Text excerpt ->
# Last game: Dallas Mavericks @ Seattle Supersonics



## croco (Feb 14, 2005)

*at







*
*Dallas Mavericks [66-15] at Seattle Supersonics [31-50]*
 | Wednesday, April 18, 2007 | Seattle, WA | Key Arena | 10:00pm ET | 
| *TV*: KTXA | *Radio: *ESPN-FM 103.3; KFZO-FM 99.1 (Spanish) 

*Game Notes*

For different reasons, the Dallas Mavericks and Seattle SuperSonics each have not played a meaningful game in at least a week. 

The teams conclude their vastly different regular seasons Wednesday when they meet at KeyArena. 

Dallas (66-15) has been resting starters and key players since clinching the NBA's best record and home-court advantage throughout the playoffs. That trend continued Tuesday as Dirk Nowitzki, Jerry Stackhouse, Josh Howard and Erick Dampier all did not play in Tuesday's 111-82 loss to the Golden State Warriors, who completed a sweep of the Mavericks and may be their first-round playoff opponent in the Western Conference. 

You've got to play somebody," Mavericks owner Mark Cuban said. "The Warriors are a good team, and that's Nellie's style of ball... It's not about Nellie, and it's not about the Warriors. It's about how we play." 

A win would put the Mavericks in elite company with the sixth-best single-season record in NBA history, joining the 1985-86 Boston Celtics, 1991-92 Chicago Bulls and 1999-2000 Los Angeles Lakers -- all squads that finished 67-15 and would eventually win NBA titles. 

Mavericks coach Avery Johnson had a makeshift lineup on Tuesday that included Greg Buckner, Devean George, DeSagana Diop, rookie Maurice Ager and Jose Juan Barea -- five players with a combined 33 starts this season. Ager scored a season-high 20 points while Barea added 13 and 10 rebounds in his first NBA start. 

Regardless of who plays for the Mavericks, they will be trying to complete a second straight season series sweep and win their 10th consecutive game over the SuperSonics (31-50) since a 107-102 loss Dec. 9, 2004.

Dataset content ->

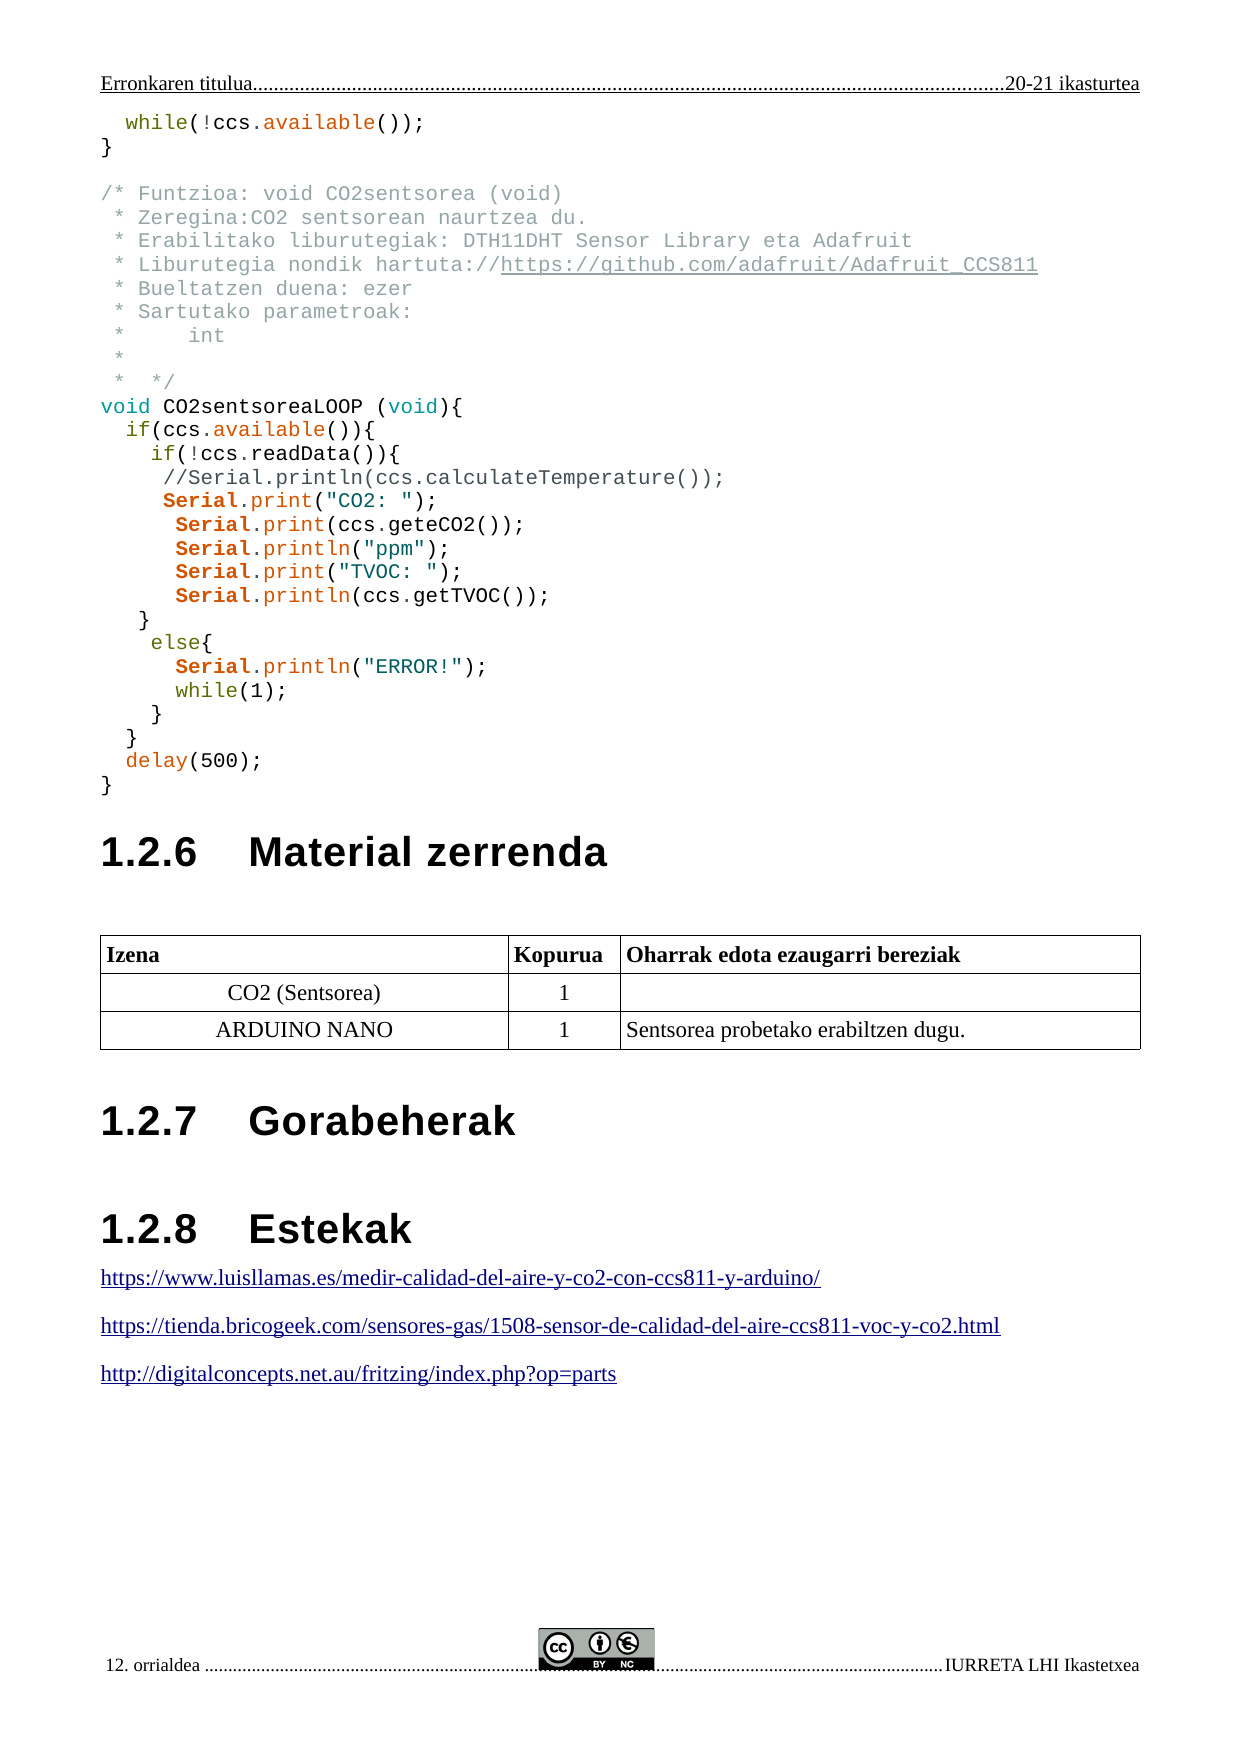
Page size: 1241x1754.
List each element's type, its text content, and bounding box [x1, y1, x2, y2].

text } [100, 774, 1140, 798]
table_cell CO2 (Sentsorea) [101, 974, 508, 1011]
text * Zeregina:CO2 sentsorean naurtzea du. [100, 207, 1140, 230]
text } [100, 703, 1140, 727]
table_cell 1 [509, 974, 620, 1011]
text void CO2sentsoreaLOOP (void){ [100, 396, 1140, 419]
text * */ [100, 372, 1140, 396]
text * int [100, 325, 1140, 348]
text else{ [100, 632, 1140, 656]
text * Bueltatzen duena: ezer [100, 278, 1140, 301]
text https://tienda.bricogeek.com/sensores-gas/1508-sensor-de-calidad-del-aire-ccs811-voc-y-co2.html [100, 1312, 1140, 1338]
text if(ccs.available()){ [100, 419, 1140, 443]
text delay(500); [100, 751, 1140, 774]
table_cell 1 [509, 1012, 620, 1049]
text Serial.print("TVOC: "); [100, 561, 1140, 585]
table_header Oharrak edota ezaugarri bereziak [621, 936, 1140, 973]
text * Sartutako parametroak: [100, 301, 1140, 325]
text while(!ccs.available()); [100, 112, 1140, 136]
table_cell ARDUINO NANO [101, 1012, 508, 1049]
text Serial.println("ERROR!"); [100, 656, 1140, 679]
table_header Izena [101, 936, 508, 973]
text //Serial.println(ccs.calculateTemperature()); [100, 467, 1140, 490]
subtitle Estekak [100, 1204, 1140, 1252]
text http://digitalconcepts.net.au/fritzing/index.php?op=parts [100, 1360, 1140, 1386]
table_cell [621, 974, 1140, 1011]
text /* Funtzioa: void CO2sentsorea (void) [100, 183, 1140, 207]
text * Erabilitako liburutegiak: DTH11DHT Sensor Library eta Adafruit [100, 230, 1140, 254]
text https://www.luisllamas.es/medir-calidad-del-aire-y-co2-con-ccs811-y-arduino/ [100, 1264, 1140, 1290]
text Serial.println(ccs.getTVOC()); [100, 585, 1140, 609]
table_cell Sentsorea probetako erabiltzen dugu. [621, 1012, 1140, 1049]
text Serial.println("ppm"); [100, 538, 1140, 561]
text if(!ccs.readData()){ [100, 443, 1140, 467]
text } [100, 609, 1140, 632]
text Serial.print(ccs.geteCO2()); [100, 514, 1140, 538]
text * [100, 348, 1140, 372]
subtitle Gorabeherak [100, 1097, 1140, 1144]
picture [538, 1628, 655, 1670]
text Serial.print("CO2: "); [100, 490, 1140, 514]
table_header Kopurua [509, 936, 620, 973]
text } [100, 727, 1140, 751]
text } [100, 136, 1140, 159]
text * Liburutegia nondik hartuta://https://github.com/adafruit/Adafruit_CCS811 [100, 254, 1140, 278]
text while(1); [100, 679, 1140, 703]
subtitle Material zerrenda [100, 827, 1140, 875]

Tasks ->
1/ Count the lines in the listing that contain the string "while", and reply with that number alone.
2/ Carry on the Mavericks–SuperSonics game preview from the point where it stops.
The Mavericks–SuperSonics game preview and the listing are unrelated to each other.

Responses ->
1/ 2

2/
Seattle, which will miss the playoffs for the fourth time in five seasons, has lost four straight and eight of its last nine following a 109-98 loss to the Los Angeles Lakers. The Sonics -- who never led and allowed Kobe Bryant to score 50 points -- need a win to avoid their worst finish since going 26-56 in the 1972-73 season, a task that will be more difficult without injured starters Ray Allen, Luke Ridnour and Earl Watson. 

"I thought we played great," Seattle coach Bob Hill said, "and we didn't have anybody." 

Rashard Lewis scored 24 points, Mike Wilks added a career-high 22 and Chris Wilcox had 20 and 10 rebounds for his 20th double-double. 

The game might also be the last for the Sonics in Seattle, the franchise's only home since joining the league in 1967. The Washington state Legislature announced Monday it will not vote on a bill that would have provided funding for the proposed King County Events Center in a legislative session that expires on Sunday. 

Sonics owner Clay Bennett has said the team would only be viable in Seattle with a new arena. 

"Clearly at this time, the Sonics and (WNBA's) Storm have little hope of remaining in the Puget Sound region," Bennett said in a statement. "By its inaction, the Legislature has delivered the message that they are indifferent to the notion of the Sonics and Storm leaving the market." 

Reserve Austin Croshere had career highs of seven 3-pointers and 34 points off the bench to lead the Mavericks to a 122-102 win over the Sonics on Jan. 30.












Who's hot: *Avery Johnson* 

The Mavericks coach will be hot if his team doesn't come out firing on all cylinders. For more than a week, Johnson has said the Seattle game will be a dress rehearsal for the playoffs. He'll probably go with a regular rotation, and the starting five should see considerable action. Dallas averaged 112.3 points in its three wins over Seattle this season. The Mavs should step on the gas and never let up this time, too. They'll want to stay healthy, get home and gear up for the playoffs.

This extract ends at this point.